A violência doméstica é uma das matérias que
solicita permanente reflexão pelo que mais uma vez aqui trago umas notas, a
propósito de mais duas vítimas mortais referidas na imprensa a par de situações com consequência menos graves.
Relembro que no âmbito do período experimental de
um novo modelo de avaliação de risco desenvolvido por uma equipa da
Direcção-geral da Administração Interna, entre 15 de Novembro e 31 de Dezembro
passado registaram-se nos distritos de Lisboa e Porto mais de 800 denúncias à
PSP e à GNR de casos de violência doméstica.
Tal volume de ocorrências e ainda o facto
conhecido de que nem todos os episódios são denunciados obriga, de facto, a
medidas proactivas de combate a este tipo de situações.
Recordo ainda que no âmbito do Dia Internacional
para a Eliminação de Todas as Formas de Violência Contra as Mulheres em
Novembro, se sublinhava os efeitos que os episódios de violência doméstica
podem ter nos filhos, pois cerca de 41.5% das situações reportadas ocorrem na
presença dos miúdos, com consequências negativas óbvias e que apenas acentuam a
necessidade de se minimizar ou eliminar este tipo de ocorrências.
Deste universo releva um número de situações
muito significativo que muitas vezes não é reportado, pois alguns estudos
mostram a desconfiança que as vítimas sentem sobre a eficácia a justiça.
Na verdade, os últimos números que conheço, 2011,
referem que do total de inquéritos instaurados, 83 % acabam arquivados, apenas
15 % chegam a julgamento que, com frequência, terminam com condenações. Quando
se verificam condenações a maioria, 82 %, é com pena suspensa, veja-se que de
58 sentenças em processos-crime por violência doméstica relatadas à DGAI no
primeiro trimestre de 2011, 52 por cento foram absolvições e 48 por cento
condenações. Das condenações, apenas 6% merecem pena de prisão efectiva.

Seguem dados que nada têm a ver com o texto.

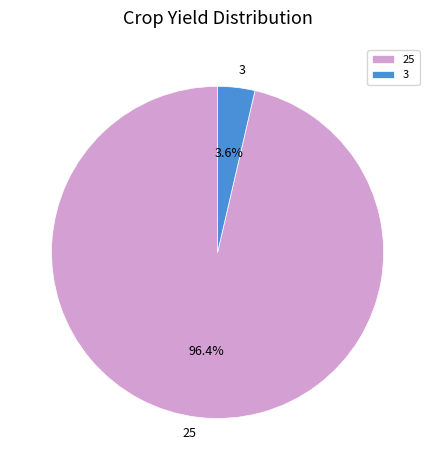

What percentage is the 3 slice, to the nearest percent?

4%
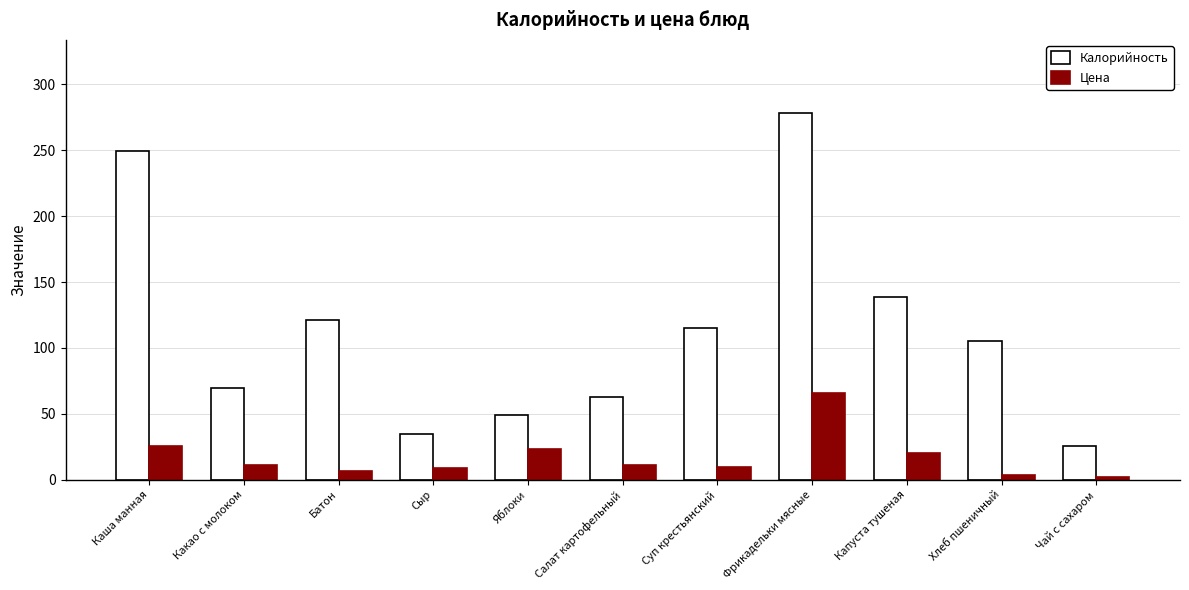

Is it true that Калорийность equals 115.0 at Суп крестьянский?

True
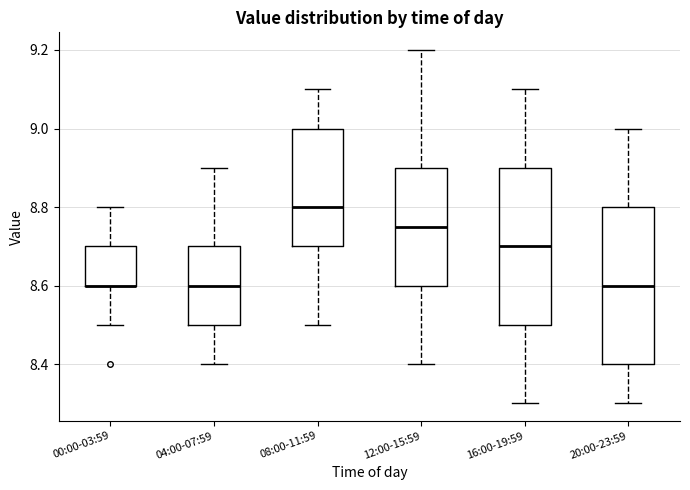

Where does the median line of the box for 12:00-15:59 sit on the y-axis? The values are not printed on the chart, so give them approximately, as read against the axis.

8.76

Por diferentes ordens de razões e embora a
realidade se vá modificando lentamente, refira-se o aumento de denúncias por
parte dos homens, parece assumir-se ainda uma espécie de fatalidade face à
tolerância do crime de violência doméstica dirigida às mulheres, mas não só,
provavelmente. Esta tolerância relativiza-se à dificuldade de prova, ao sistema
de valores e situação de dependência emocional e económica de muitas das
vítimas, à atitude conservadora de alguns juízes, etc. Permanece ainda com
alguma frequência a dificuldade de promover a retirada do agressor do ambiente
doméstico, procedendo-se à saída da vítima numa espécie de dupla violência que,
aliás, também se verifica em situações de maus tratos a crianças, em que o
agressor fica em casa e a criança é “expulsa”.
Importa ainda combater de forma mais eficaz o
sentimento de impunidade instalado e ainda, como referi, alguma “resignação” ou
“tolerância” das vítimas face à percepção de eventual vazio de alternativas ou
a uma falsa ideia de protecção dos filhos em caso de separação do agressor.
Nesta perspectiva, torna-se fundamental a existência de dispositivos de
avaliação de risco e de apoio como instituições de acolhimento e, naturalmente,
um sistema de justiça eficaz e célere.